In Trotskyist political theory, degenerated workers' states are states where capitalism has been overthrown through social revolution, and the property forms have changed into a collectivized planned economy. It is degenerated because the working class has lost its political power as Trotskyists believe it had shortly after the Russian Revolution through soviets.

For some time after Stalin came to power in the Soviet Union, Leon Trotsky continued to believe that the country was a workers' state. But by the early 1930s, he came to believe that a revolution was needed to restore the working class to power. Nonetheless, he maintained that the collectivization that had taken place had changed the class nature of the state. He therefore began to describe the Soviet Union as a deformed workers' state.

After Trotsky's death, the expansion of the Soviet Union into Eastern Europe proved an unexpected development for the Fourth International's theorists.
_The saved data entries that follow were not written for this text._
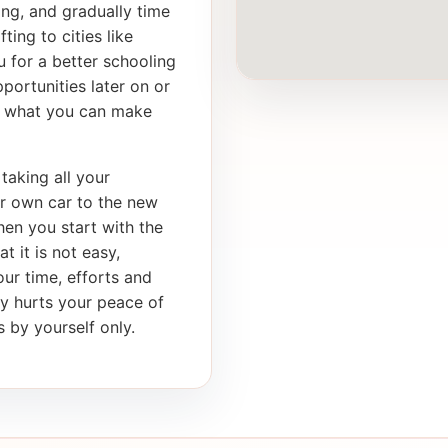
ong, and gradually time
ting to cities like
 for a better schooling
portunities later on or
th what you can make
taking all your
ur own car to the new
en you start with the
t it is not easy,
our time, efforts and
ly hurts your peace of
 by yourself only.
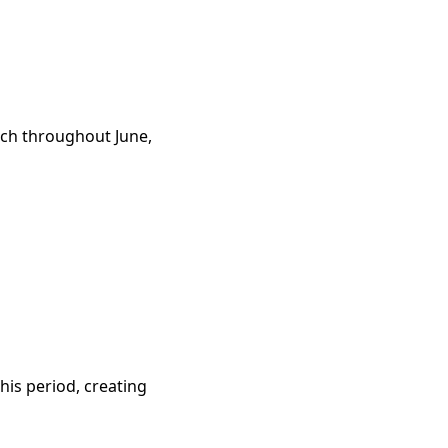
rch throughout June,
is period, creating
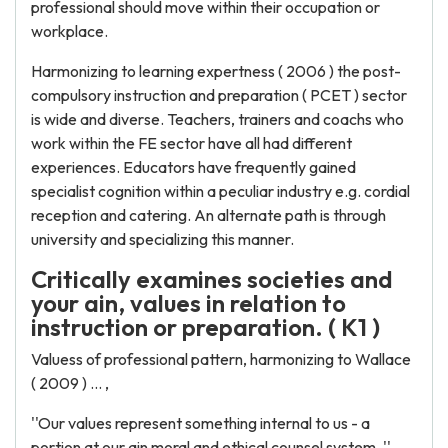
professional should move within their occupation or
workplace.
Harmonizing to learning expertness ( 2006 ) the post-
compulsory instruction and preparation ( PCET ) sector
is wide and diverse. Teachers, trainers and coachs who
work within the FE sector have all had different
experiences. Educators have frequently gained
specialist cognition within a peculiar industry e.g. cordial
reception and catering. An alternate path is through
university and specializing this manner.
Critically examines societies and
your ain, values in relation to
instruction or preparation. ( K1 )
Valuess of professional pattern, harmonizing to Wallace
( 2009 ) ... ,
''Our values represent something internal to us - a
portion at our ain moral and ethical counsel system. ''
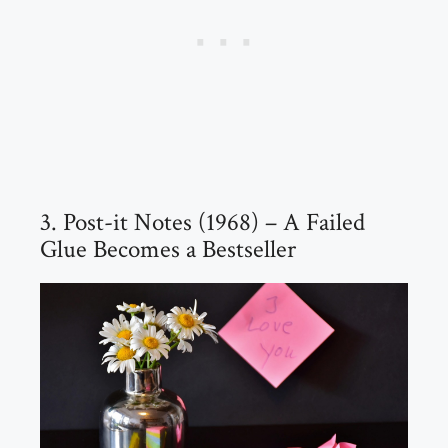
3. Post-it Notes (1968) – A Failed
Glue Becomes a Bestseller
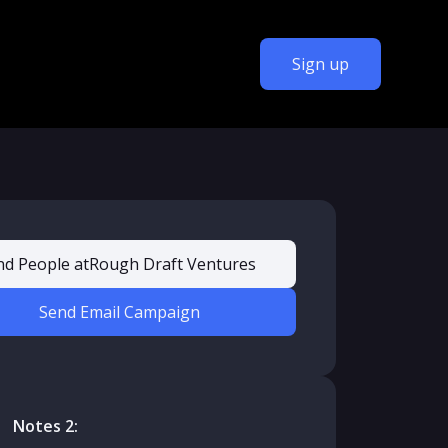
Sign up
nd People at
Rough Draft Ventures
Send Email Campaign
Notes 2:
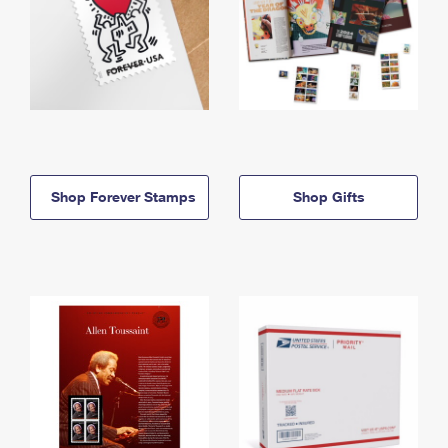
Shop Forever Stamps
Shop Gifts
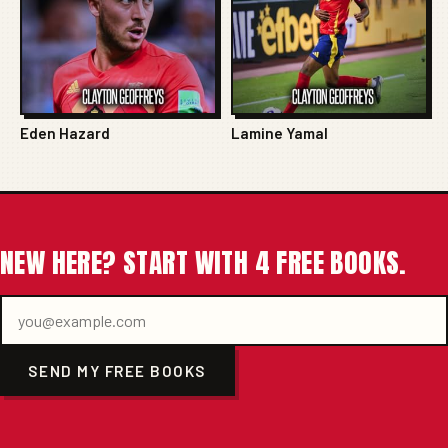
Eden Hazard
Lamine Yamal
NEW HERE? START WITH 4 FREE BOOKS.
SEND MY FREE BOOKS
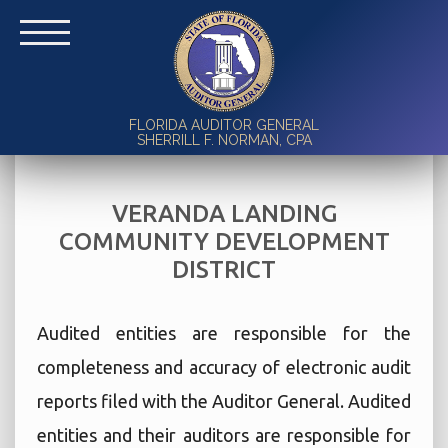
FLORIDA AUDITOR GENERAL
SHERRILL F. NORMAN, CPA
VERANDA LANDING
COMMUNITY DEVELOPMENT
DISTRICT
Audited entities are responsible for the
completeness and accuracy of electronic audit
reports filed with the Auditor General. Audited
entities and their auditors are responsible for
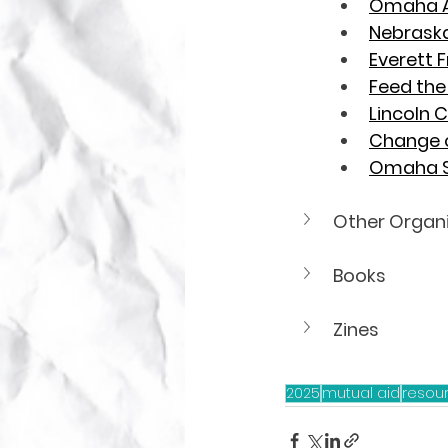
Omaha A
Nebraska 
Everett 
Feed th
Lincoln
Change 
Omaha S
Other Organ
Books
Zines
2025
mutual aid
resou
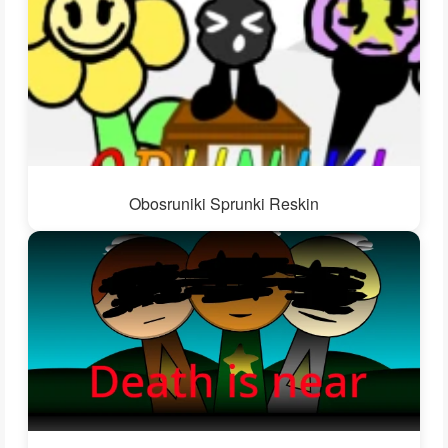
Obosruniki Sprunki Reskin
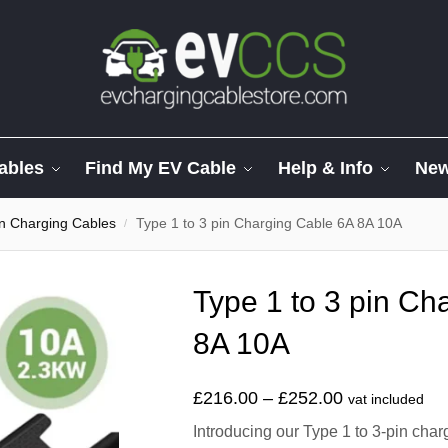
ables
Find My EV Cable
Help & Info
Ne
in Charging Cables
Type 1 to 3 pin Charging Cable 6A 8A 10A
/
Type 1 to 3 pin Ch
8A 10A
£
216.00
–
£
252.00
vat included
Introducing our Type 1 to 3-pin char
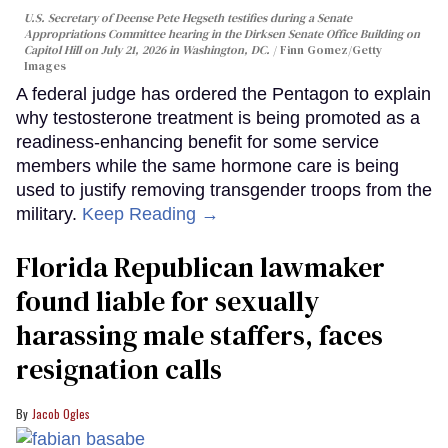
U.S. Secretary of Deense Pete Hegseth testifies during a Senate
Appropriations Committee hearing in the Dirksen Senate Office Building on
Capitol Hill on July 21, 2026 in Washington, DC.
Finn Gomez/Getty
Images
A federal judge has ordered the Pentagon to explain
why testosterone treatment is being promoted as a
readiness-enhancing benefit for some service
members while the same hormone care is being
used to justify removing transgender troops from the
military.
Keep Reading →
Florida Republican lawmaker
found liable for sexually
harassing male staffers, faces
resignation calls
Jacob Ogles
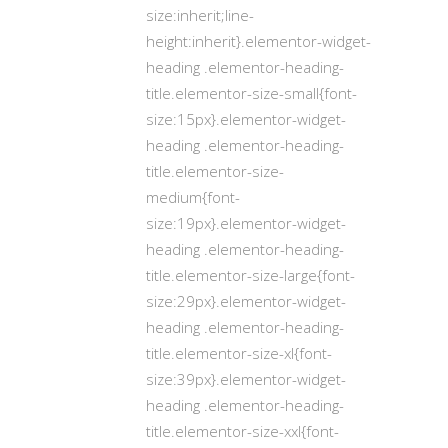
size:inherit;line-
height:inherit}.elementor-widget-
heading .elementor-heading-
title.elementor-size-small{font-
size:15px}.elementor-widget-
heading .elementor-heading-
title.elementor-size-
medium{font-
size:19px}.elementor-widget-
heading .elementor-heading-
title.elementor-size-large{font-
size:29px}.elementor-widget-
heading .elementor-heading-
title.elementor-size-xl{font-
size:39px}.elementor-widget-
heading .elementor-heading-
title.elementor-size-xxl{font-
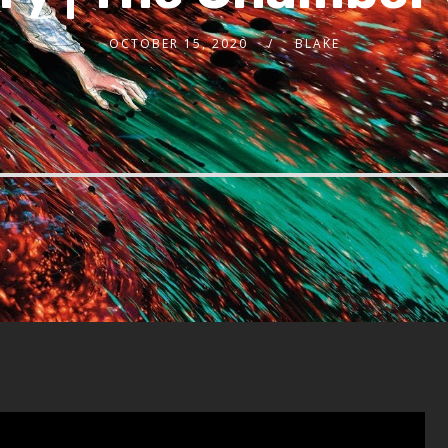
OCTOBER 15, 2020
BLAKE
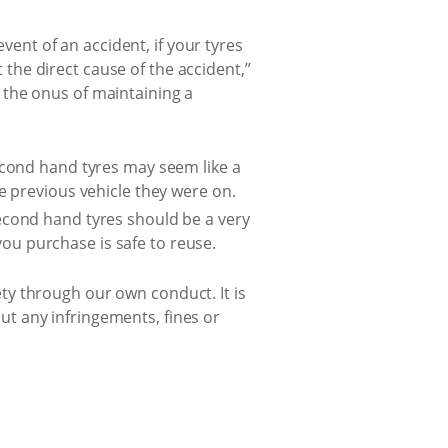
event of an accident, if your tyres
t the direct cause of the accident,”
 the onus of maintaining a
econd hand tyres may seem like a
e previous vehicle they were on.
cond hand tyres should be a very
 you purchase is safe to reuse.
fety through our own conduct. It is
out any infringements, fines or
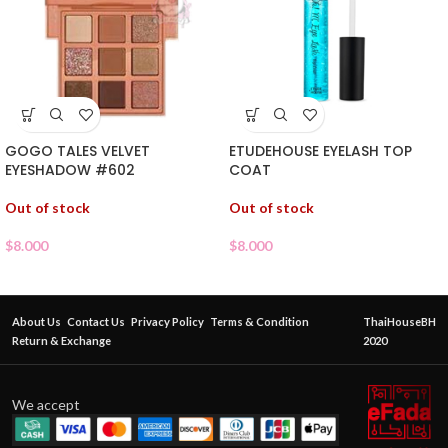
GOGO TALES VELVET
ETUDEHOUSE EYELASH TOP
EYESHADOW #602
COAT
Out of stock
Out of stock
$
8.000
$
8.000
About Us
Contact Us
Privacy Policy
Terms & Condition
ThaiHouseBH
Return & Exchange
2020
We accept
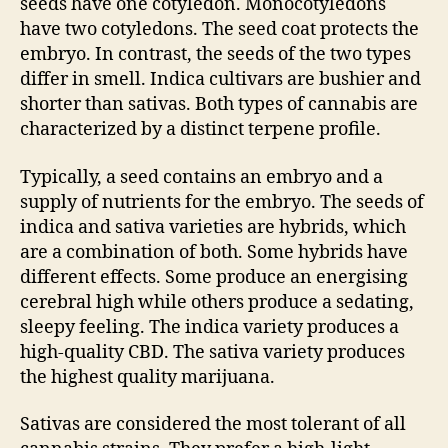
seeds have one cotyledon. Monocotyledons
have two cotyledons. The seed coat protects the
embryo. In contrast, the seeds of the two types
differ in smell. Indica cultivars are bushier and
shorter than sativas. Both types of cannabis are
characterized by a distinct terpene profile.
Typically, a seed contains an embryo and a
supply of nutrients for the embryo. The seeds of
indica and sativa varieties are hybrids, which
are a combination of both. Some hybrids have
different effects. Some produce an energising
cerebral high while others produce a sedating,
sleepy feeling. The indica variety produces a
high-quality CBD. The sativa variety produces
the highest quality marijuana.
Sativas are considered the most tolerant of all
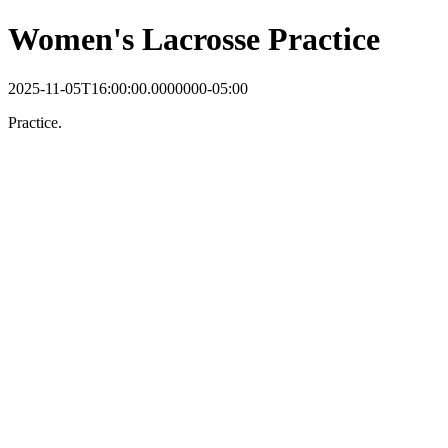
Women's Lacrosse Practice
2025-11-05T16:00:00.0000000-05:00
Practice.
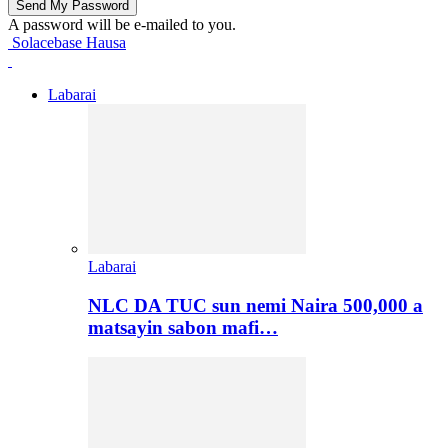
A password will be e-mailed to you.
Solacebase Hausa
Labarai
Labarai
NLC DA TUC sun nemi Naira 500,000 a
matsayin sabon mafi…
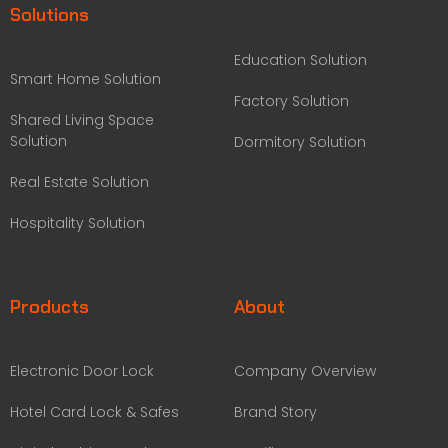
Solutions
Education Solution
Smart Home Solution
Factory Solution
Shared Living Space
Solution
Dormitory Solution
Real Estate Solution
Hospitality Solution
Products
About
Electronic Door Lock
Company Overview
Hotel Card Lock & Safes
Brand Story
They decided that the East European states could be described as deformed workers' states. Rather than advocating a full revolutionary programme, they came to advocate a political revolution to oust the Stalinist bureaucracy.

Trotskyists consider the Stalinist bureaucrats to be a priviledged parasitic layer of administrators that are contradictory in nature. From the orthodox Trotskyist viewpoint, the power of the Stalinists is derived from protecting the gains of the revolution, while at the same time it seeks to peacefully co-exist with the imperialist countries that seek to destroy it.

Other Trotskyists came to disagree with this theory, and developed alternative explanations and tactics, describing the Soviet Union as being state capitalist or bureaucratic collectivist.